Henstridge has gone onto some dreadful things (see: She Spies, I Get Sad, one of my very first posts on this site) and has had children, which has removed some of her aching aloof draw, sloping out her gorgeous shape and removing her angular youth, but giving her other things instead--like a wry self-deprecation and maternal resonance. All that is clear, in fact, in the other classic Henstridge film, John Carpenter's GHOSTS OF MARS (2001), wherein Henstridge shines as the druggie cop who teams with Ice Cube to battle Goth zombie mutants. It's an underrated comedy masterpiece, GHOSTS OF MARS (2001) is, and one of my favorite sci fi-action-horror-comedy films. Check out my piece from Acidemic #1, Death-Driving Ms. Henstridge. As for SPECIES, if you've lived it, as I have, and lived to tell the tale, bully for you.
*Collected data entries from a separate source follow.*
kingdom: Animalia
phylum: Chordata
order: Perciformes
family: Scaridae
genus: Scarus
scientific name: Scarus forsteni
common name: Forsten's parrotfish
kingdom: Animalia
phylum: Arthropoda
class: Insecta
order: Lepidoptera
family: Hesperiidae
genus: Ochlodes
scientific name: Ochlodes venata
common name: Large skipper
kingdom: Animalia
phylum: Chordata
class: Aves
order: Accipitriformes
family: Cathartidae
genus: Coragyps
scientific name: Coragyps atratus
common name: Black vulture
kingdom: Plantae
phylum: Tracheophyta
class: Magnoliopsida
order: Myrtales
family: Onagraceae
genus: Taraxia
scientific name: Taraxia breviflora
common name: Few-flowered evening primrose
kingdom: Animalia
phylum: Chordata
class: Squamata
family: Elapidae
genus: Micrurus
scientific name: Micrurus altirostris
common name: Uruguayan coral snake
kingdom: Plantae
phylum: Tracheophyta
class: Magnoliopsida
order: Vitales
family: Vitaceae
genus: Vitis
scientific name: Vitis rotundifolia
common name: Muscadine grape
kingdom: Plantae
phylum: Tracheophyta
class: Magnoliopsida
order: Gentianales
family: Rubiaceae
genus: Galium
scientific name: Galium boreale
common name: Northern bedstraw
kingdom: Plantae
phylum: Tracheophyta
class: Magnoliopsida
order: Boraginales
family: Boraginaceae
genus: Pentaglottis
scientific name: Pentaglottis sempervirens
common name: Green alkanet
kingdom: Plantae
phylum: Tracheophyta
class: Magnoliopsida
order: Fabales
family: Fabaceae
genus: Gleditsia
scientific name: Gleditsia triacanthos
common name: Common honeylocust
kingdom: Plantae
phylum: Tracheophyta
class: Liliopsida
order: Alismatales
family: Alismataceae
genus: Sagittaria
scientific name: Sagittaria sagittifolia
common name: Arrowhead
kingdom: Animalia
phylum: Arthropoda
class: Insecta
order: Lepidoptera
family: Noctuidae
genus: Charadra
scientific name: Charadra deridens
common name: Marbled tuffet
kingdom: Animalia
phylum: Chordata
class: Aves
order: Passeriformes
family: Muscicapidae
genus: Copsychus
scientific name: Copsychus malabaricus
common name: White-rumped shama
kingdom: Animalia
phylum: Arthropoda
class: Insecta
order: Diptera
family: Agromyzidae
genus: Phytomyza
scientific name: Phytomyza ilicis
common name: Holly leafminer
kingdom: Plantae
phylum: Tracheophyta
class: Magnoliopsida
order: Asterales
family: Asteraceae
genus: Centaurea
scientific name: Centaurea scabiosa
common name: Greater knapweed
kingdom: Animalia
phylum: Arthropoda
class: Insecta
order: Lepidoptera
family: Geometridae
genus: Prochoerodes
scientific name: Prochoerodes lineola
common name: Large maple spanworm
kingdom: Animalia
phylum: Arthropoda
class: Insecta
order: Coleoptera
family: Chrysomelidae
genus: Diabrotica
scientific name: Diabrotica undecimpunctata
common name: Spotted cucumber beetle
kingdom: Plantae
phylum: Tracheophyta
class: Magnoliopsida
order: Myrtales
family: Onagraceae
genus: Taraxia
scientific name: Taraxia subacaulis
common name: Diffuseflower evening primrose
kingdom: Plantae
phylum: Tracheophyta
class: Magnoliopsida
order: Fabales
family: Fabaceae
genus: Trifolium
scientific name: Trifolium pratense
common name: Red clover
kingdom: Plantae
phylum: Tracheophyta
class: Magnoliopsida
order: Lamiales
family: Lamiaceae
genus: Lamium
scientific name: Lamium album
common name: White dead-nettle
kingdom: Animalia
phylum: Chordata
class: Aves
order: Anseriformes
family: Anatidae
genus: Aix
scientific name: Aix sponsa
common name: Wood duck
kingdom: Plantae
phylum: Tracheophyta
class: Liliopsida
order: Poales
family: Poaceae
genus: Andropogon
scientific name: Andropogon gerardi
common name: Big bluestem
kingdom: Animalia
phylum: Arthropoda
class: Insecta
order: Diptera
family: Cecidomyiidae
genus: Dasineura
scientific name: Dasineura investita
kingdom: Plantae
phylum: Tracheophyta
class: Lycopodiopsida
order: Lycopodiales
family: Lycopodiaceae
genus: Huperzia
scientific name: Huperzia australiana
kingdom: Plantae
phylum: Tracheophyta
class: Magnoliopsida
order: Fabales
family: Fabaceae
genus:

Now keep quiet, in the shadows, as your grim past plays in endless loops, and slow death by age and disintegration reduces you to nothing but eyes and a mouth, you know, for the popcorn, and whiskey, and bong, and snoring.... you're already dead, but the tape can be rewound. SPECIES is built for it. My record is tewelve times in a row over a weekend bender. I never survived until the ending, just woke up from a nice black-out to find the tape rewound, I'd make another drink and press play, so grateful for this one stray ray of light in my NYC hell, I'd follow it anywhere but off the couch. Sil never asks for more. Not once.